История римских императоров от Августа до Константина. Том 1. Август - страница 24



Несмотря на эти свидетельства скорби Августа, некоторые современные авторы высказывали подозрения в его адрес относительно смерти Марцелла. Они ссылаются на Плиния и Тацита, толкуя их слова шире, чем те того заслуживают. Плиний говорит, что желания Марцелла (видимо, касавшиеся восстановления старой республиканской формы правления) вызвали недовольство его дяди. Тацит, описывая тревогу народа по поводу Германика, вкладывает в уста граждан воспоминания о печальных примерах Марцелла и Друза, обоих всеми любимых и обоих сраженных преждевременной смертью, что приводит к размышлению: любовь народа, кажется, приносит несчастье тем, кто ее удостаивается; их жизнь всегда оказывается короткой. Но на основании туманных слов, допускающих иное толкование, можно ли обвинять Августа в самом чудовищном преступлении – того, кто, как известно, горячо любил свою семью?

Что касается Ливии, Дион прямо упоминает о дурных слухах, ходивших о ней. Многие считали её причастной к смерти Марцелла, который стоял на пути её честолюбивых замыслов. Нельзя отрицать честолюбия этой женщины, ни её страстного стремления возвысить своих детей. Но разве честолюбие должно было довести её до преступления, которое, если бы раскрылось, погубило бы её навсегда? Знаменитые смерти всегда порождают подобные толки: и если наивно отказываться верить в зло, когда оно доказано, то верить ему на основании малейших подозрений – злонамеренность. Само время года, весьма неблагоприятное и губительное не только для Марцелла, но и для многих других, словно позаботилось оправдать Ливию.

Как только Марцелл умер, первым делом Августа было успокоить Агриппу, которого он удалил от себя с большой неохотой и который теперь стал ему нужнее, чем когда-либо. Можно полагать, что именно по этой причине он принёс своё завещание в сенат, чтобы огласить его перед собранием; и когда все сенаторы воспротивились этому, он по крайней мере пожелал, чтобы все знали: в завещании он не назначил себе преемника. Эта сдержанность делала его угодным народу, которому он оставлял право решать свою судьбу; но, кроме того, она доказывала его осторожность в отношении Агриппы, между которым и Марцеллом он не сделал выбора. Однако он не спешил его возвращать, возможно, чтобы не выставлять напоказ истинную причину его удаления и не признавать публично, что пожертвовал им ради подозрительности Марцелла.

Прошло уже восемь лет после битвы при Акции, и люди привыкли признавать за Августом законное право повелевать и повиноваться ему как верховному правителю республики.

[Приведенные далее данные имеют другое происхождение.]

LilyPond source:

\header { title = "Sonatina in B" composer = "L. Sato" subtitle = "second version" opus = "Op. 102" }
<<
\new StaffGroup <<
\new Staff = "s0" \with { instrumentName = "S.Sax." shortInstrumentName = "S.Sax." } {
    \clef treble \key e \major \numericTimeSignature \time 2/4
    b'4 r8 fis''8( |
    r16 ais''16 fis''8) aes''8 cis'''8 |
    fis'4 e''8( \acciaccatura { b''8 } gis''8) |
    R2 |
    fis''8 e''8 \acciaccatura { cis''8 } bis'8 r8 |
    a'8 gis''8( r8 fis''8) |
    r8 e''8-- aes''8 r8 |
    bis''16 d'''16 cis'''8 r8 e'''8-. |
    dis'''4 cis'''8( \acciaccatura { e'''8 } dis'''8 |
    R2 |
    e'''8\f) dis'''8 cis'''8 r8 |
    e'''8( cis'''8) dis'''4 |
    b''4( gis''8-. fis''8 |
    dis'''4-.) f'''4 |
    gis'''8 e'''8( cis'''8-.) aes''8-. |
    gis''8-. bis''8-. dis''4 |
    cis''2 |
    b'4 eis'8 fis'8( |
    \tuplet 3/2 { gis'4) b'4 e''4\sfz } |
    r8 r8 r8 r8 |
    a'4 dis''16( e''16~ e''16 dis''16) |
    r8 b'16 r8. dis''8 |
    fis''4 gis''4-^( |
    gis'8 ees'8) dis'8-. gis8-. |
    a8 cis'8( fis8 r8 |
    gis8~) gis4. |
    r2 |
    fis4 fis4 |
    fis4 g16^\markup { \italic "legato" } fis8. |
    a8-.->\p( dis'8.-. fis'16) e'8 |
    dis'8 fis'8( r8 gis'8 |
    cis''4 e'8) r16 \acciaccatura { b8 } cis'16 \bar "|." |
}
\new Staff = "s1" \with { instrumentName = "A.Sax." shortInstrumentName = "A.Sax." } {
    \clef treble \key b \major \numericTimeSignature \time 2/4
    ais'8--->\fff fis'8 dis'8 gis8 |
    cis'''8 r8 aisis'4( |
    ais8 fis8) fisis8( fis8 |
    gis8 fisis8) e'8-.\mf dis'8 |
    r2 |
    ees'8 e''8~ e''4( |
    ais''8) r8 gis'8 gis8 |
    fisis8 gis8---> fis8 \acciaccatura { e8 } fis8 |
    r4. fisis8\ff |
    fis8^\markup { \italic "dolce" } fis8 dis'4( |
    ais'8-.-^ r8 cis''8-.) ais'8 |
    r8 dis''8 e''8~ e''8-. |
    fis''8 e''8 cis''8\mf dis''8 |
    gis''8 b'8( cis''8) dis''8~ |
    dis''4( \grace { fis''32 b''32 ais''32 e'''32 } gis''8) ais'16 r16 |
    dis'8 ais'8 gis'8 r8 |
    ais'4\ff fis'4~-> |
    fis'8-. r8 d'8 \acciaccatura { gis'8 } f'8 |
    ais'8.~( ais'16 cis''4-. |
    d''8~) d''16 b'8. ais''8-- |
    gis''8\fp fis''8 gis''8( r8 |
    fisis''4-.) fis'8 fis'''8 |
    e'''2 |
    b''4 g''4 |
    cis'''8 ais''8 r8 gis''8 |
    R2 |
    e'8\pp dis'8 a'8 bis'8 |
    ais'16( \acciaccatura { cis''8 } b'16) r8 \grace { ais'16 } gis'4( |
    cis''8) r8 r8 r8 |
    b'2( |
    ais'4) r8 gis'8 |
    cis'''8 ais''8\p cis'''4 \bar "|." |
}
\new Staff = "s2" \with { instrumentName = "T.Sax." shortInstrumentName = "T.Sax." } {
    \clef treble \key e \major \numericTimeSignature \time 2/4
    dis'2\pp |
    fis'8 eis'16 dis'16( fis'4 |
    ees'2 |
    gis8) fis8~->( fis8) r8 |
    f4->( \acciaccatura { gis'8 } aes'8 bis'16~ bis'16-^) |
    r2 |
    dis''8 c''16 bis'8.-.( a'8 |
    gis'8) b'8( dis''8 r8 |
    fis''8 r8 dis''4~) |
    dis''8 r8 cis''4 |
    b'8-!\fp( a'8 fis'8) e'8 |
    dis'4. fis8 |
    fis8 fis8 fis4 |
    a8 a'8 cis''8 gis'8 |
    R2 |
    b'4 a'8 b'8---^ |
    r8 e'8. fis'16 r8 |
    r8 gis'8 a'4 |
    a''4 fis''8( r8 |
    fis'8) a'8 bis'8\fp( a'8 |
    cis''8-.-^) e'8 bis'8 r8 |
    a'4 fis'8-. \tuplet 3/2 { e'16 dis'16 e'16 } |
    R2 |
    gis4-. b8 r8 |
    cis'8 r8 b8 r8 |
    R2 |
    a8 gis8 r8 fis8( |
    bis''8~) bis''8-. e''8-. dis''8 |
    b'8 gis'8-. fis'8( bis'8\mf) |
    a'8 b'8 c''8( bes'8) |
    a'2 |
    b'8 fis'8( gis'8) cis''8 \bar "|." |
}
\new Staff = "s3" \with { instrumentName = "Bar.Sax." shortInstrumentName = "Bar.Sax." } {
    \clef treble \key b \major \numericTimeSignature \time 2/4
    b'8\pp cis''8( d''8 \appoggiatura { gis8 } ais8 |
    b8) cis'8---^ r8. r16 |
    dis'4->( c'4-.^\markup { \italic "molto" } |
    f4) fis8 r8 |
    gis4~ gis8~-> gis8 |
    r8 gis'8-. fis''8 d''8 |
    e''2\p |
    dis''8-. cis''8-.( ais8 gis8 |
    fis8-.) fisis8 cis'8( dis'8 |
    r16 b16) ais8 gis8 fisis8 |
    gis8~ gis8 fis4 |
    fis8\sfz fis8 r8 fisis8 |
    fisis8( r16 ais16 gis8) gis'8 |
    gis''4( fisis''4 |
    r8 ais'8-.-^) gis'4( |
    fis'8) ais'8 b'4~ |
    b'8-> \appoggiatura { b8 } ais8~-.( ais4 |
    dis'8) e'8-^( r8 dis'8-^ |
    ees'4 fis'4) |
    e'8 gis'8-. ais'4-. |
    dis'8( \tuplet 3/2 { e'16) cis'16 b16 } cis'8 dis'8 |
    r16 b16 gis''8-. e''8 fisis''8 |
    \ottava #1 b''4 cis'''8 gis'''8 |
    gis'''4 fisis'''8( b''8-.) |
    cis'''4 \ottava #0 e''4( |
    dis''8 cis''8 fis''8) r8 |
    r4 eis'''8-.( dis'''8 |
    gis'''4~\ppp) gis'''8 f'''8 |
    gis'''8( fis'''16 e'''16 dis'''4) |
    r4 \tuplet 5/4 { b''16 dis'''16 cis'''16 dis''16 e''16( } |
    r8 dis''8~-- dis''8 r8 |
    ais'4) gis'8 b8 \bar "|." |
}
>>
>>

Поэтому консульство, которое он считал необходимым, пока его личная власть не была прочно установлена, теперь казалось ему излишним, и он решил отказаться от него, чтобы заслужить в глазах толпы славу умеренности.

Я говорю «в глазах толпы», ибо разумные люди не могли не видеть, что, слагая с себя консульство, но продолжая управлять, Август объявлял право власти присущим своей личности, независимо от звания, которое до сих пор означало у римлян высшую магистратуру.

Он, конечно, не собирался показывать это намерение. Он снимал с себя консульство, как бремя. Он хотел открыть доступ к этой должности большему числу граждан. Эти доводы не из тех, что не допускают возражений. Ему противились: его горячо убеждали позволить избрать себя консулом в двенадцатый раз. Но он уже принял решение и, чтобы избежать назойливых просьб, уехал в свой альбанский дом, откуда прислал отречение.